Scholars were, and still are, divided on what, or who, was in Isaiah’s mind at the time – a future Messiah? A current figure? Or maybe this was the personification of Israel itself, disgraced and humiliated.  But, whoever he is, Isaiah describes a man who was broken and who apparently has no future. “His life is taken away from the earth.” It’s easy to see the Ethiopian eunuch recognising himself, someone with no children to carry on his line. Yet Isaiah also describes this Suffering Servant  “the righteous one”, one whom God welcomes, honours and uses.

 

I think we are meant to assume that it’s this passage, this idea ,which has appealed to the Ethiopian, and drawn him to make this long trek. Here at last, there seemed to be a God who would welcome even him, but when he got to Jerusalem, he found that those who claimed to follow that God didn’t.

 

“Explain it to me!” he asks Philip.
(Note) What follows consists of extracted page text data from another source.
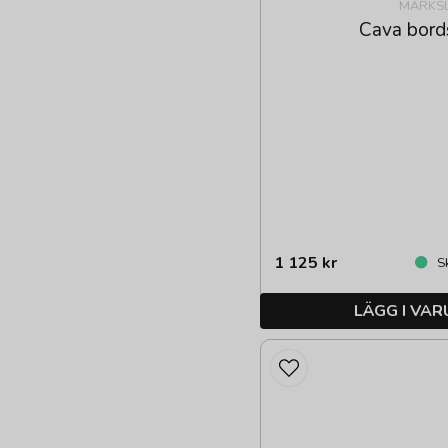
MARKS
Cava bord
1 125 kr
Sk
LÄGG I VA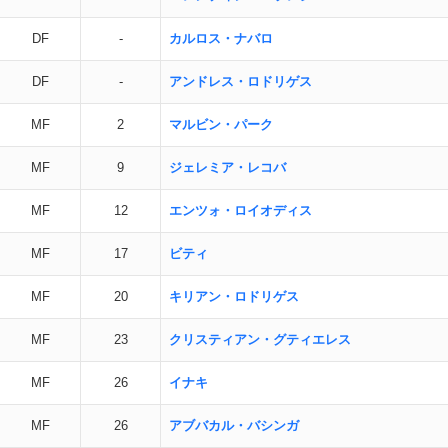
DF
-
カルロス・ナバロ
DF
-
アンドレス・ロドリゲス
MF
2
マルビン・パーク
MF
9
ジェレミア・レコバ
MF
12
エンツォ・ロイオディス
MF
17
ビティ
MF
20
キリアン・ロドリゲス
MF
23
クリスティアン・グティエレス
MF
26
イナキ
MF
26
アブバカル・バシンガ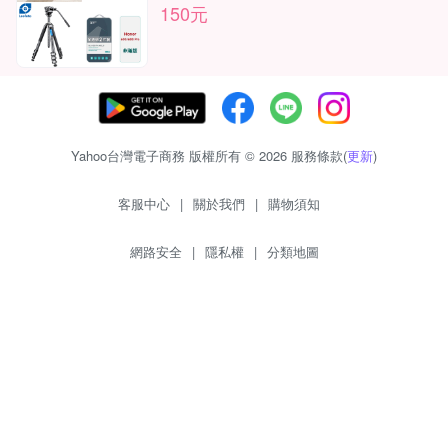
150元
Yahoo台灣電子商務 版權所有 © 2026 服務條款(
更新
)
客服中心
|
關於我們
|
購物須知
網路安全
|
隱私權
|
分類地圖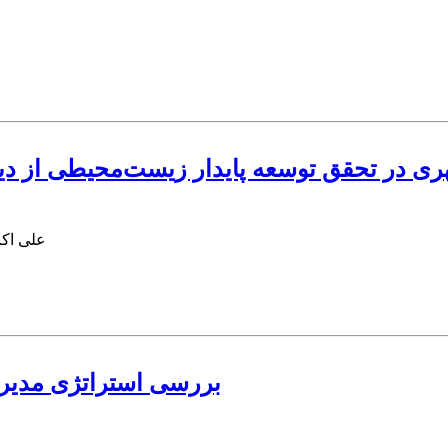
ری در تحقق توسعه پایدار زیست‌محیطی از د
علی اکب
بررسی استراتژی مدیریت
So Philip, in the right place at the right time, by the guidance of the Spirit, does. He tells the Ethiopian “the good news about Jesus”,  that there is one who has just recently lived out the truth of this passage, welcoming those who were humiliated and broken, allowing himself to be humiliated and broken on the cross, and yet God has honoured him, against all expectations, raising him from death.

 

And suddenly in that dry, barren wilderness they come to an oasis. Water in the desert, life in the midst of death. And the Ethiopian says “what is there to stop me being baptised?” Nothing, is the answer. There was plenty to stop him worshipping in the Temple – hundreds of years of deep-rooted prejudice – but there is nothing to stop him getting down into this water and being welcomed into the community of those who follow Jesus, a disfigured, disgraced man who had been raised from the dead in the ultimate affirmation of God’s favour.

 

It’s a story from a world in many ways very different from our own, and yet it speaks loudly and clearly still today, because we still live in a world which often judges by very narrow standards – physical appearance, health, wealth, intellectual ability, social recognition, the ability to fit in. We still live in a world where people with disabilities, people who’ve fallen on hard times, people whose lives don’t fit the tidy moulds we like to squash them in and who have no hope of winning in the rat race are looked down on and judged.

 

But the good news about Jesus is the same as it was when Philip told it to that Ethiopian eunuch. Jesus knows about broken bodies and spirit – his own were broken on the cross. We don’t need to be perfect – physically or spiritually - to come to him. Everyone is welcome to “abide in him”, to be grafted into the vine, not be left out in the wilderness, playing a vital part in the life of the whole, bearing fruit, making a difference, blessing the world.